The election of a Progressive Conservative government in New Brunswick last year, at least in part because of the party's opposition to the federal government's carbon pricing plan, has also been interpreted as a boon to federal Tory fortunes.
Speaking about the shuffle in Ottawa Monday, Tory finance critic Pierre Poilievre dismissed the idea that the new portfolio could help Liberals cut into Conservative support in rural communities.
Poilievre accused the the Trudeau government of "attacking the rural economy" by imposing a carbon tax on provinces and territories without a price on pollution and failing to get major pipeline projects completed.

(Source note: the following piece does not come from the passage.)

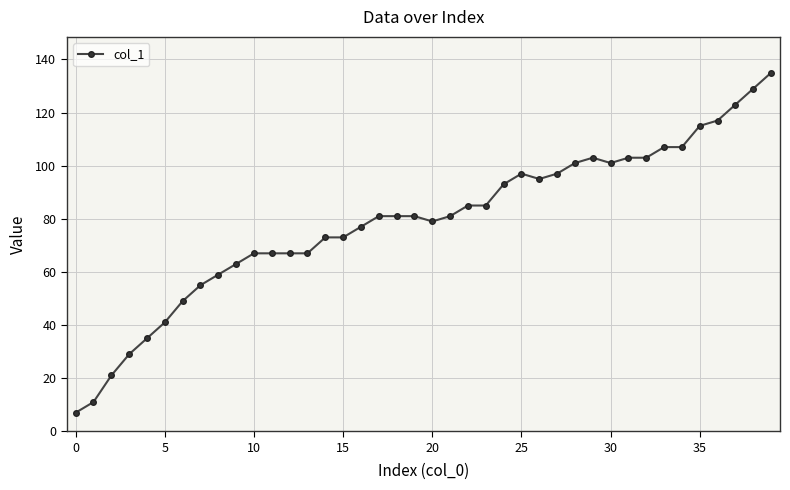

True or false: there are more than 0 points higher than both neighbors.

True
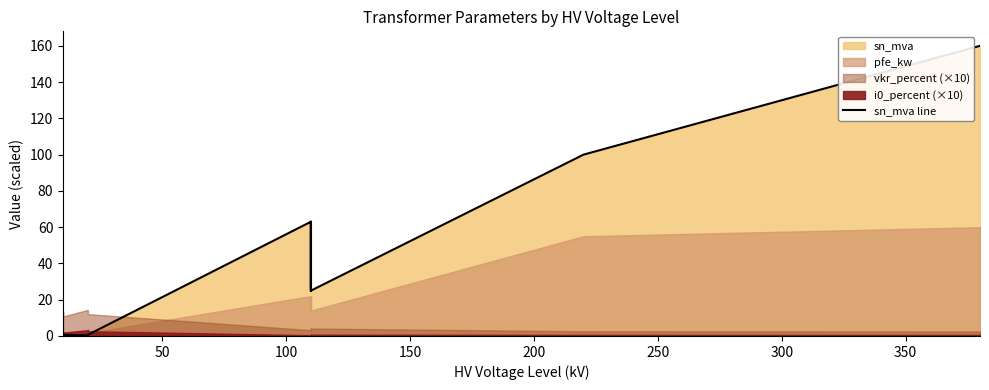

What is the minimum value shown in the chart?

0.2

'I don't think rural Canadians will be fooled': Tory critic
"Now just before the election, as rural Canadians are standing up and fighting back against Trudeau, he says don't worry, I've created a new government ministry to solve the problems that he created himself," Poilievre said. "I don't think rural Canadians will be fooled by that."
Jordan previously served as a parliamentary secretary to the minister of democratic institutions and chair of the Atlantic Liberal caucus. Before joining public life in 2015, she was the development officer for the Health Services Foundation in Bridgewater, N.S.
Jordan is the first woman to represent Nova Scotia in federal cabinet.
"There have only ever been nine women elected in Nova Scotia in history," she said Monday when asked why it has taken so long to break that barrier. "I think it's long overdue."